With this model we have produced many works acclaimed by both audience and press.
To expand the performative vocabulary, we have designed a fusion training program for the entire company that will be ongoing for the next phase of the company's growth. The program integrates many types of physical and performance training (instead of practicing just Commedia Dell'Arte, Six Viewpoints, Spolin, Grotowski, Decroux, or Lecoq), and is offered to playwrights, actors, and directors of all future projects. The acting company itself will become an ongoing repertory. 
Theatre trainers fully support our integrated approach. The February issue of American Theatre magazine has an article about it, in fact,  which quotes several of the individuals whose work we integrate: Let's Get Physical: What's Happening Now?

Tuesday, January 25, 2011

About NextStage... Part 2: Where

Where: The Space

Primary to all will be our safe and flexible work and training space where takes place, a place that permits a transformational experience for those who partake of it. The more powerful the attempts, and the more the company totally gets that this is the purpose, totally believing in what they are doing, the better the experience for all participants – playwright, actors, director, technical staff, backstage staff, business staff, and most importantly, the audience.

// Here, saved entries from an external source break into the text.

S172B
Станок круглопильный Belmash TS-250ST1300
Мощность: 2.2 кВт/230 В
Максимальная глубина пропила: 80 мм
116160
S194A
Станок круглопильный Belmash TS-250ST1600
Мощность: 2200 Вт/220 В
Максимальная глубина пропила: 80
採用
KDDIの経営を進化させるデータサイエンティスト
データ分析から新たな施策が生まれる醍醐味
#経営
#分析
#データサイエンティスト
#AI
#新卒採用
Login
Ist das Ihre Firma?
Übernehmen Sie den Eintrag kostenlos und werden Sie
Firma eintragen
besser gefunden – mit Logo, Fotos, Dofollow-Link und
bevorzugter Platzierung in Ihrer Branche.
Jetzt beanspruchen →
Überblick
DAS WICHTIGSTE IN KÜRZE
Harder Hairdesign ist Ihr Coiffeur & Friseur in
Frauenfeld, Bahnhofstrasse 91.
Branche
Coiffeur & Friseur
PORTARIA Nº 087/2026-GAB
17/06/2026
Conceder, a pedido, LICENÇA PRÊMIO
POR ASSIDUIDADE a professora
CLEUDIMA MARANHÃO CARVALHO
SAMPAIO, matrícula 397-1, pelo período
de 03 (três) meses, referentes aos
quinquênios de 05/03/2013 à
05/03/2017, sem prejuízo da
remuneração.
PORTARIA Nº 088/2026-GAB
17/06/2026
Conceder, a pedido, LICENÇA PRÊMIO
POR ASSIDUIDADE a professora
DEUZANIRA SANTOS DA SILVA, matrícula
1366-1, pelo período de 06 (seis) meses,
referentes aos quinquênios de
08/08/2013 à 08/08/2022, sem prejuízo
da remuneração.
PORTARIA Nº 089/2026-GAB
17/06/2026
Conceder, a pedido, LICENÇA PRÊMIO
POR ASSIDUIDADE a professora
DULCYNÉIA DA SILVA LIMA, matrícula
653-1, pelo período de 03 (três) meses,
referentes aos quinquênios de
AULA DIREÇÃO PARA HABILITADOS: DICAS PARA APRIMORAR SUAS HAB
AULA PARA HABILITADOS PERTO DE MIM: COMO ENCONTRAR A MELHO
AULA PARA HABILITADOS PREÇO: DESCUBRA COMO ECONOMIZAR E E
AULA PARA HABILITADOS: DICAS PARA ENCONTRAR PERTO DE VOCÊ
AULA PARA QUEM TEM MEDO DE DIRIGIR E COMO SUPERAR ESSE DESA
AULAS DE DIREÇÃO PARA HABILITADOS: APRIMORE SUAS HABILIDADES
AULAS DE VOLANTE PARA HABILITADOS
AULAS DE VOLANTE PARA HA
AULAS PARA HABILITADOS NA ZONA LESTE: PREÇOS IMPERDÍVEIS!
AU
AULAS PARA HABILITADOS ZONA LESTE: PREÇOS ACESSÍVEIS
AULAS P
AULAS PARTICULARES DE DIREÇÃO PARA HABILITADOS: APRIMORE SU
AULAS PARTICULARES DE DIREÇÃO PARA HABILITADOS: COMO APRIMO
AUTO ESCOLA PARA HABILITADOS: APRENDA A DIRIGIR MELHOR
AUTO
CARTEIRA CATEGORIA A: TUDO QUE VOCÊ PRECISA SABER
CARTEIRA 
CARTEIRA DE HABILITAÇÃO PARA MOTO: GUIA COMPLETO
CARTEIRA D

The Look and Feel of the Space

The space is a cross between a dance studio, circus arts space, and a martial arts workspace. In addition the ceiling with be rigged for circus arts training. These dynamics allow for full flexibility to perform various training methods, the ability to fully explore the dynamics of the human body in performance space, while at the same providing complete OSHA-level safety for the company to work within the physical space.

Sunday, January 23, 2011

About NextStage... Part 1: What and Why

Just sharing in this space what we are saying in another. We will say more probably (isn't a Blog about what you're saying - and maybe some people saying something back?). Anyway, we've been working hard a year to make this happen... and now it will.

Sanctuary: NextStage is an ambitious new live performance company, based in NYC, practicing state of the art theatre work. It is a permanent resident company, producing new work in a hothouse environment, where pressure to deliver new work on schedule will be minimized to allow for work to germinate, take seed and be carefully cultivated.
Sanctuary: NextStage will generate new ideas and metaphors to re-enliven the art of live performance by rooting it in story. It will have a strong emphasis on poetic and metaphoric text, visual, audio, and universal delight. Since this is hard in the connected-but-separate scene of today, we implement a comprehensive & intensive training training program that enables the hard-working performers to fill the gaps.

Why do you love the theatre?

Think back to the moments when you had peak theatrical experiences as an audience member. What do they all have in common? Those experiences are why you love the theatre. What if a company could find a way to make sure the audience always had peak experiences? Theatre can – and must – be a mind-changing, life-enhancing experience that enriches all. If it is anything less than this, it is not succeeding to its real and full potential. It is our job as makers of theatre to be co-authors of its apotheosis.